Her enthusiasm stayed with me for days following our meeting, my mind circling again and again around our conversation, thoughts gathering and knocking against each other like bingo balls in a crank cage that’s not yet ready to release the right letter and number indicator.
My friend’s daughter was choosing to marry and choosing herself.
Her soon-to-be spouse was undeterred by the location across the continent as they moved into the next phase of their relationship together. They were embarking on an adventure, realizing a dream that, for now, they would share equally. It was refreshing.
I wasn’t the girl who dreamed about her wedding, either. Looking back, I can speculate as to why. The women in the fairy tales I grew up reading and watching portrayed slender-bodied women with mostly flaxen hair and fair skin, compared to my own athletic build, mocha skin and brown curls. Their stories began full of curiosity and possibility, and when a man entered the picture, chaos ensued, then resolved, followed by a happily ever after. This indicated to me that only certain women married, and it was likely that I would have to capitulate at least parts of myself in order to be married.
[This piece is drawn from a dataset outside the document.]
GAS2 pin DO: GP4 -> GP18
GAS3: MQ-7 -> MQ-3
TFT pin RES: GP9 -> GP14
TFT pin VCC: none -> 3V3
Most of my friends came from two-parent homes where the mom stayed home (an unspoken rule in the South), while I was raised by a working, single mom who chose not to venture into the dating world. I did, however, grow up seeing and believing that women could be and become anything their hearts could envision or dream, a belief I followed through collegiate studies, convinced I could become the chaplain for a major league sports team one day.
Today I’m married with three children, but I would be lying if I said I never look with a twinge of envy at pictures of single friends—even those who are married without kids. It’s not traveling to the California coast in the middle of the week or a weekend trip to New York that I envy, it’s the freedom to drop everything and say yes; to crave adventure and be able to take a bite every now and then. There is a surrender in choosing to marry, a degree of letting go of oneself that often goes unnamed and unacknowledged. There are parts of myself that I am discovering I let go of before I realized they were there, and now I miss them.
Make no mistake, I wouldn’t trade the life I have, the ebbs and flows of fifteen years of marriage, or the three human lives we’ve given birth to. I would also be doing the younger parts of me a great disservice not to revisit what I was taught about what it means to be a woman, to dream, to hope, and to be a whole person—and to invite my daughter to do the same.
Vanessa Sadler is a trauma-informed Spiritual Director and Enneagram Specialist. Through her company Abide (@abidinginstory), she collaborates with clients who seek deeper abiding and a greater understanding of the ways they relate with God, self and others. Vanessa has Level I and Level II certificates in Narrative Focused Trauma Care from The Allender Center, located within the Seattle School of Theology and Psychology, and also offers Integrated Story Work to her clients along with a culture identity component.
Vanessa…this really speaks to me. Thanks for your honesty and for sharing. It is always so helpful for me to know I have kindred spirits out there.
Thanks Jen, it’s always nice to know we’re not alone.
I love reading stories and perspectives that speak of freedom for self, a permission to be exactly who and where you are…we are…I am. Thank you for this honest, self-affirming offering of what just IS and WAS, a holding of space for both parts of you. Self-acceptance for the win.